Sus trabajos no son simples coincidencias. Fueron años de concientizar que la fotografía no es un acompañante de la nota, sino un género por sí mismo capaz de contar otro ángulo de nuestra historia pero esto implica una responsabilidad con la sociedad.
En «Retrato involuntario», Mariana Azahua reflexiona sobre la fotografía de la muerte: “Si el calor del cuerpo sigue presente, ¿se trata de un ser humano? Si ya enfrió la piel, ¿es entonces un objeto?”, estoy convencida que el debate va más allá de esto, la búsqueda de justicia implica no sólo a las víctimas directas, sino a sus familiares y a la sociedad, para que en medida de lo posible no se repitan estos hechos.
El fotoperiodismo no puede dejar de retratar nuestra vida cotidiana pero tampoco puede anteponer el nivel informativo al contenido humano y al respeto que se merece la sociedad.
Sin duda, el consumo masivo de la información retrasó por varios años este debate; cuando los medios de comunicación nos acostumbraron a buscar cada vez la imagen más sangrienta o escalofriante, un muerto dejó de ser noticia cuando llegaron diez, y estos quedaron en el olvido cuando aparecieron 30… y así sucesivamente.
La tradición fotoperiodística en México, nos educó en la idea de que las imágenes de violencia deben ser explícitas, porque así se vende, pero una fotografía estética, bien compuesta, bien iluminada, puede llegar a más personas por lo fácil de su lectura y con ello se vuelve más creíble.
Pensemos en las imágenes de Guillermo Arias, en Tijuana, o Christopher Vanegas en Coahuila, fotografías con una calidad estética implacable, acreedoras de premios periodísticos, pero que más allá de su belleza cuentan con una gran carga ética y respeto por las víctimas. Su trabajo es una muestra de que sí es posible hacer otro tipo de fotoperiodismo.

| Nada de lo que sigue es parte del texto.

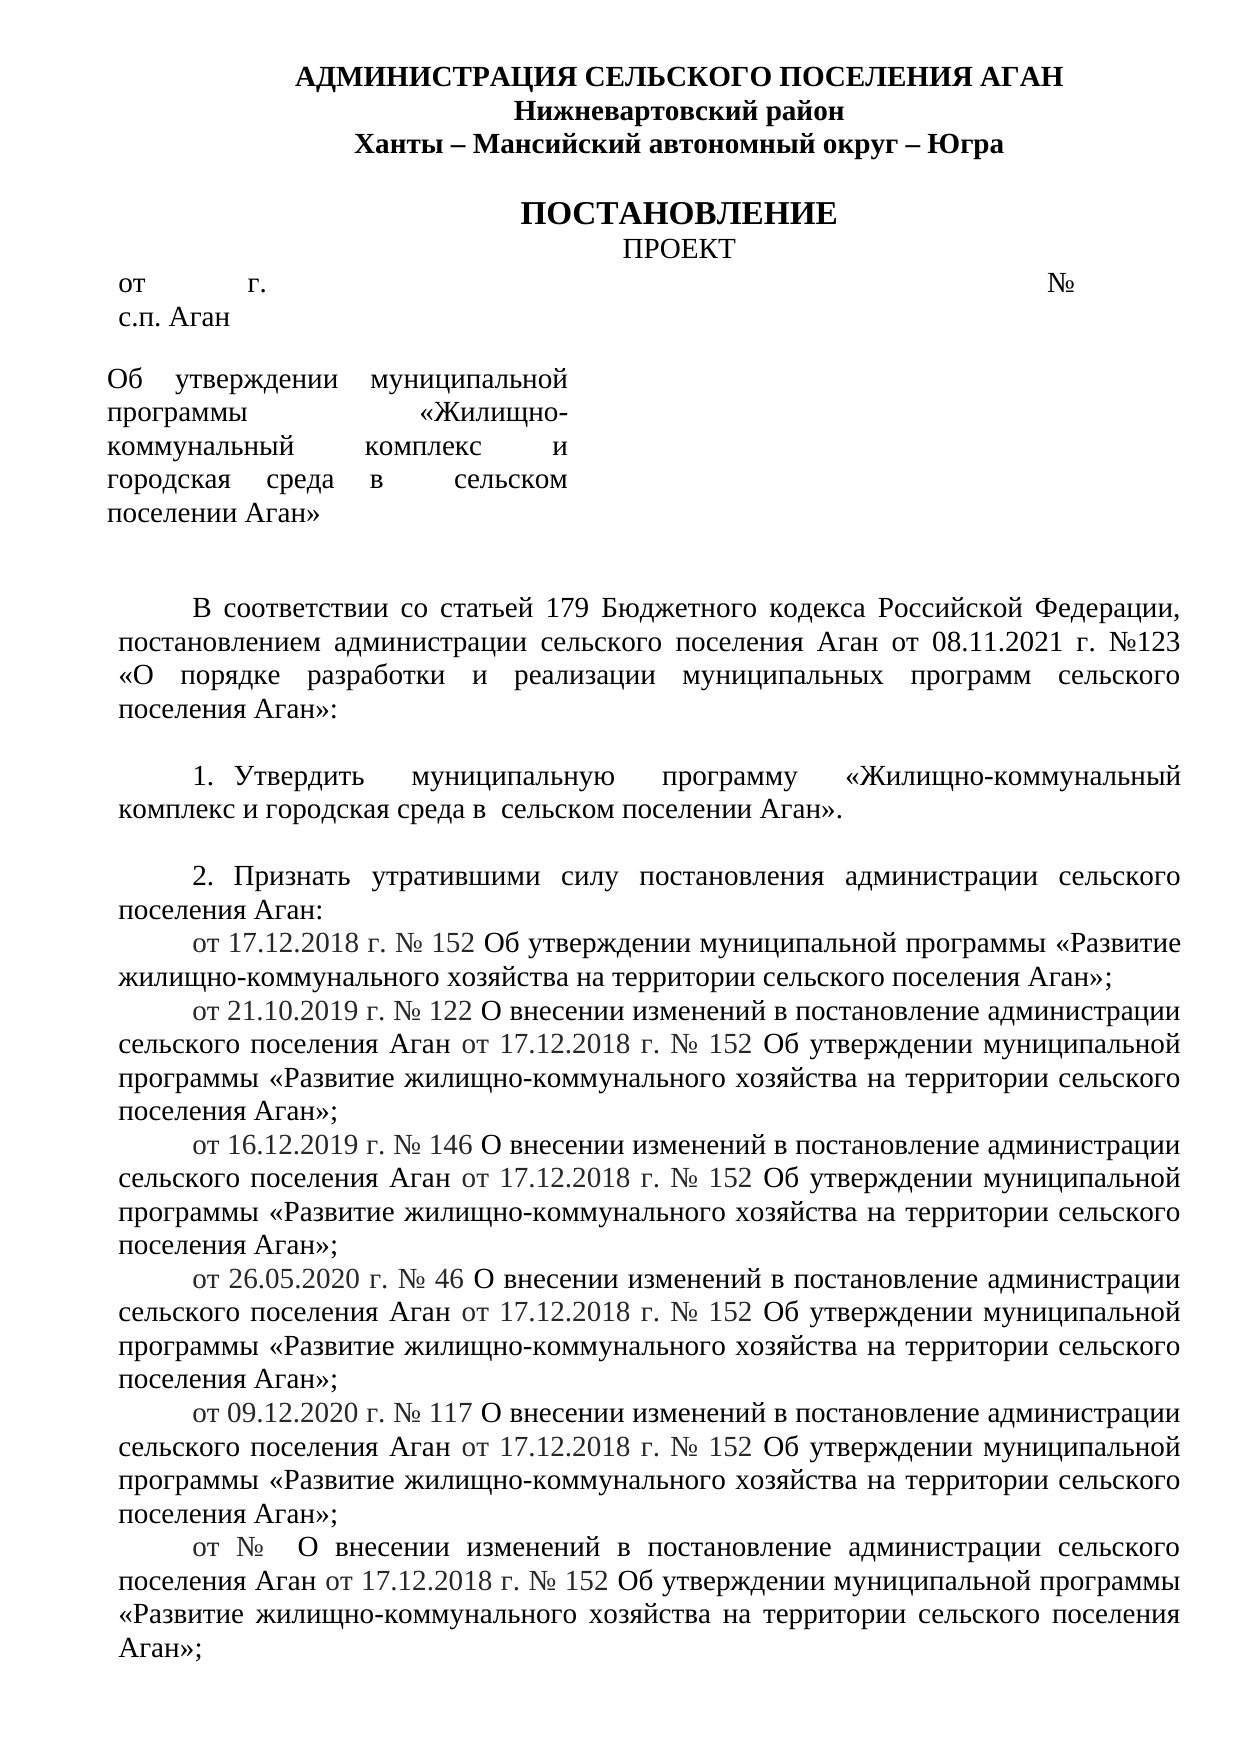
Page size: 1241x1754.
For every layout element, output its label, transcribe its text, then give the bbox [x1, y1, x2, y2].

text от 26.05.2020 г. № 46 О внесении изменений в постановление администрации сельского поселения Аган от 17.12.2018 г. № 152 Об утверждении муниципальной программы «Развитие жилищно-коммунального хозяйства на территории сельского поселения Аган»; [118, 1261, 1181, 1395]
text 1.--Утвердить муниципальную программу «Жилищно-коммунальный комплекс и городская среда в сельском поселении Аган». [118, 758, 1181, 825]
text с.п. Аган [118, 299, 1181, 332]
text от № О внесении изменений в постановление администрации сельского поселения Аган от 17.12.2018 г. № 152 Об утверждении муниципальной программы «Развитие жилищно-коммунального хозяйства на территории сельского поселения Аган»; [118, 1529, 1181, 1663]
table_header Об утверждении муниципальной программы «Жилищно-коммунальный комплекс и городская среда в сельском поселении Аган» [107, 361, 579, 528]
text ПОСТАНОВЛЕНИЕ [177, 193, 1181, 232]
text от 21.10.2019 г. № 122 О внесении изменений в постановление администрации сельского поселения Аган от 17.12.2018 г. № 152 Об утверждении муниципальной программы «Развитие жилищно-коммунального хозяйства на территории сельского поселения Аган»; [118, 993, 1181, 1127]
text 2.--Признать утратившими силу постановления администрации сельского поселения Аган: [118, 858, 1181, 926]
text от 16.12.2019 г. № 146 О внесении изменений в постановление администрации сельского поселения Аган от 17.12.2018 г. № 152 Об утверждении муниципальной программы «Развитие жилищно-коммунального хозяйства на территории сельского поселения Аган»; [118, 1127, 1181, 1261]
text Нижневартовский район [177, 93, 1181, 126]
text от 09.12.2020 г. № 117 О внесении изменений в постановление администрации сельского поселения Аган от 17.12.2018 г. № 152 Об утверждении муниципальной программы «Развитие жилищно-коммунального хозяйства на территории сельского поселения Аган»; [118, 1395, 1181, 1529]
text ПРОЕКТ [177, 232, 1181, 265]
text В соответствии со статьей 179 Бюджетного кодекса Российской Федерации, постановлением администрации сельского поселения Аган от 08.11.2021 г. №123 «О порядке разработки и реализации муниципальных программ сельского поселения Аган»: [118, 590, 1181, 724]
text Ханты – Мансийский автономный округ – Югра [177, 126, 1181, 160]
text от г. № [118, 265, 1181, 299]
text от 17.12.2018 г. № 152 Об утверждении муниципальной программы «Развитие жилищно-коммунального хозяйства на территории сельского поселения Аган»; [118, 926, 1181, 993]
text АДМИНИСТРАЦИЯ СЕЛЬСКОГО ПОСЕЛЕНИЯ АГАН [118, 59, 1181, 93]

Sin embargo, todavía es común escuchar en diversas redacciones, “Yo por un muerto no voy a cubrir la nota, si no son más de diez ni vale la pena”. Es decir, perdimos la capacidad de asombro, de recordar que con la violencia en México no sólo los muertos son víctimas sino también la sociedad, y que a ellos se debe nuestro trabajo.

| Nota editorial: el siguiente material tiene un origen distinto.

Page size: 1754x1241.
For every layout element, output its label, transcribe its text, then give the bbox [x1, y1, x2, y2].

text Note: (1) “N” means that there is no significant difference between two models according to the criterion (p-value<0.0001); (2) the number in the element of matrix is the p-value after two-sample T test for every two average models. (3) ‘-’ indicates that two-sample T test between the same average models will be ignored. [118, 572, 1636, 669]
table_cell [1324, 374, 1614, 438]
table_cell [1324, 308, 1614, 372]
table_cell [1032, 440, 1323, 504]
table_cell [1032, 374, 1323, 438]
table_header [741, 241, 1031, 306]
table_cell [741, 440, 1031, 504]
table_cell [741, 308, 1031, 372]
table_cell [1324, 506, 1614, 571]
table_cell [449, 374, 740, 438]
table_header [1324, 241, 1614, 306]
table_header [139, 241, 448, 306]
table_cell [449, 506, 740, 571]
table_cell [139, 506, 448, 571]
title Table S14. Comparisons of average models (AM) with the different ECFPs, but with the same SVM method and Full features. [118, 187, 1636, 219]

Las portadas de periódicos se convirtieron en trofeos para los criminales y para las autoridades; los editores pusieron a competir a los delincuentes para ver quién conseguía la mejor plana, y así fuimos deshumanizando esta guerra; le restamos responsabilidad al fotoperiodismo.
Para Roland Barthes, una fotografía cuando se hace con intención es por sí misma subversiva. Entonces, si la fotografía genera información y con ello impacto, ¿cuál es el objetivo de esta información?

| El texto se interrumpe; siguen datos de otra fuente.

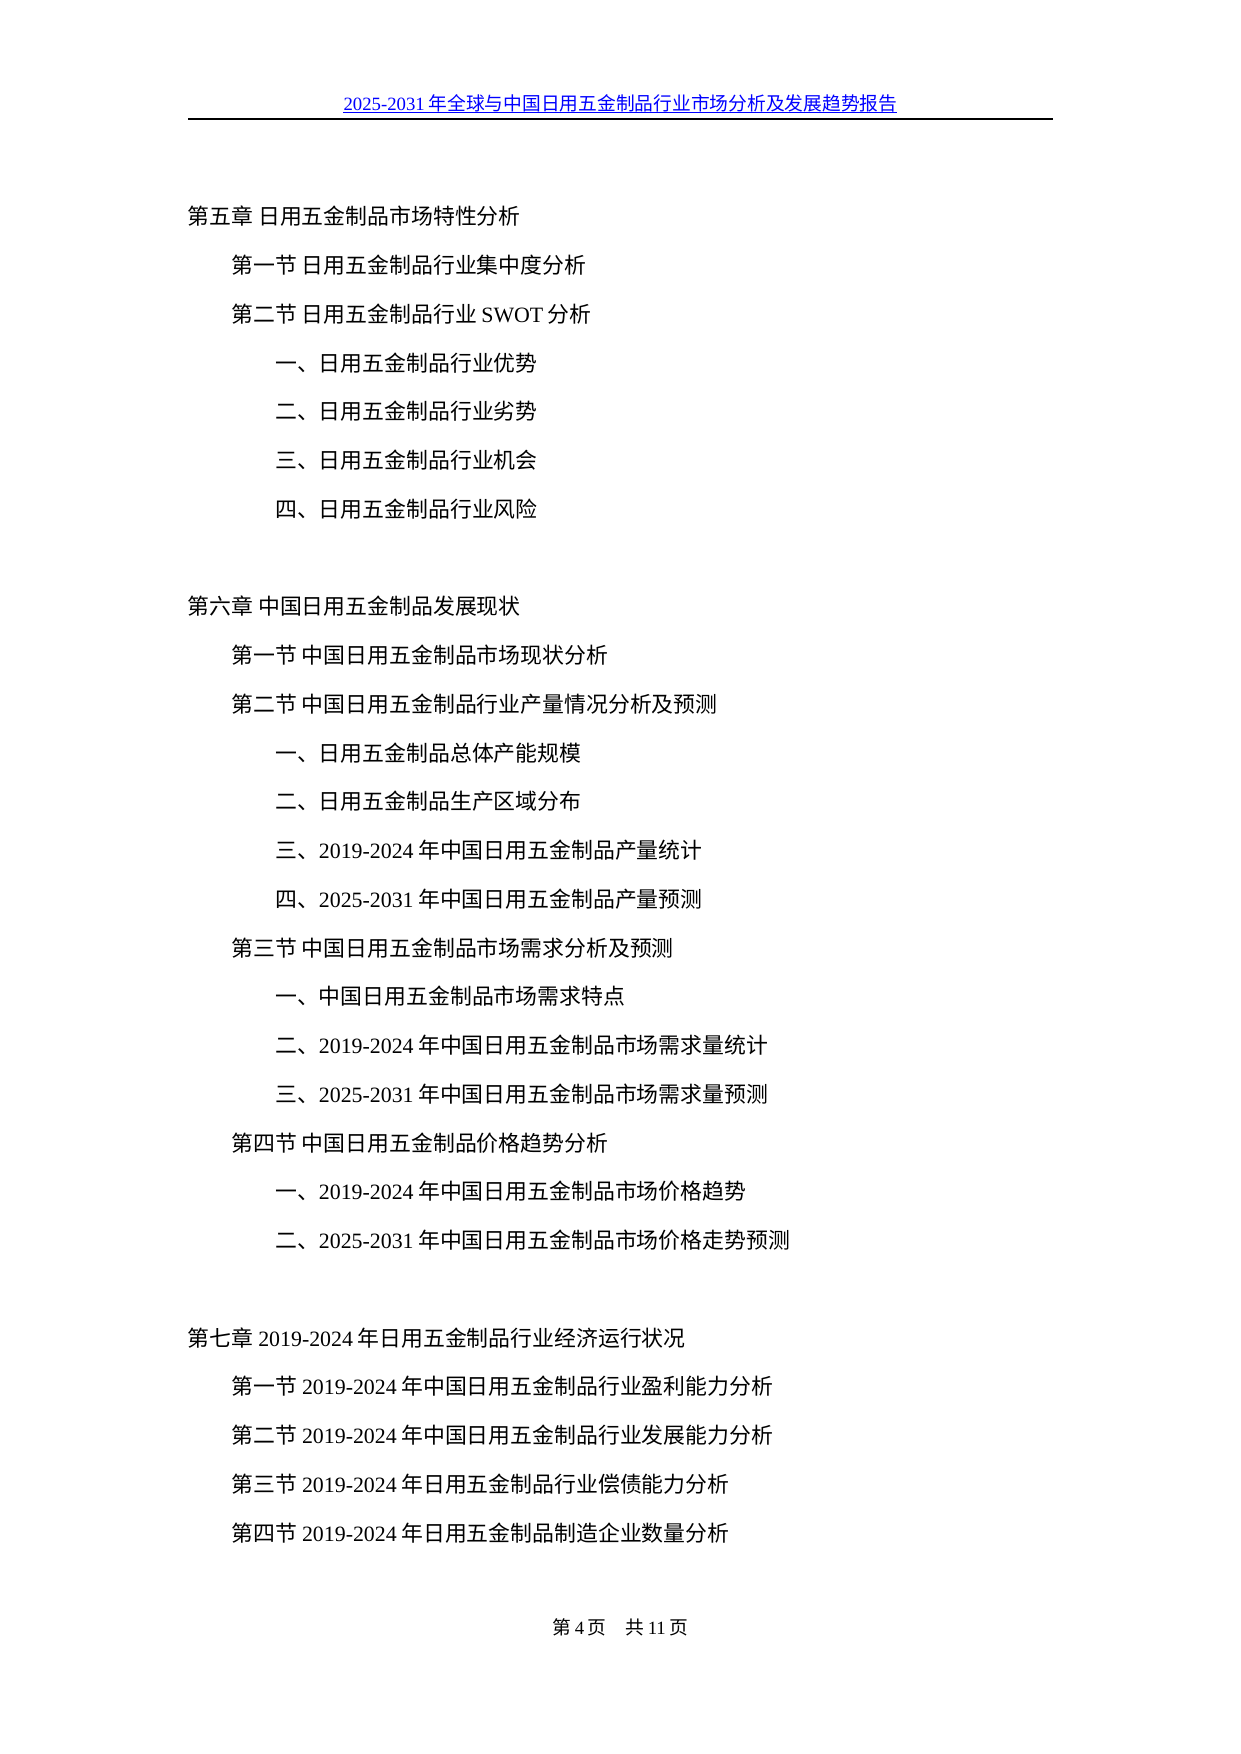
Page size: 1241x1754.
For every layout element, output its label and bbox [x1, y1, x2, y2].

text [187, 150, 1053, 1548]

En esta década de errores y aprendizajes para la prensa, diversos fotoperiodistas buscaron cómo contar de otra forma la violencia. Nuestra realidad es terrible, pero a través de su lente, han logrado que la propia sociedad recapacite del verdadero costo de la guerra.
“Geografía del dolor” a cargo de Mónica González, es una prueba de ello. Se trata de un trabajo que no se enfocó en los muertos sino en la ausencia y el vacío que han dejado los miles de desaparecidos. Las madres que han dejado sus vidas para tomar una pala y buscar en las fosas a miles de personas.
La guerra contra el narcotráfico aún está fresca, y mientras las violaciones a derechos humanos vayan en aumento, los retos para el fotoperiodismo serán cada vez más grandes; es fundamental que la capacidad de asombro por nuestro trabajo no se pierda y que en cada clic sigamos viendo a humanos, a familias, a gente que igual que la prensa han sido víctimas de una batalla que no eligieron.
Pese al buen fotoperiodismo que se está haciendo en México, deseo que en pocos años podamos voltear a ver las fotografías de mis colegas, y las sintamos tan lejanas a nosotros que sólo formen parte de un libro, de una exposición o de un recuerdo.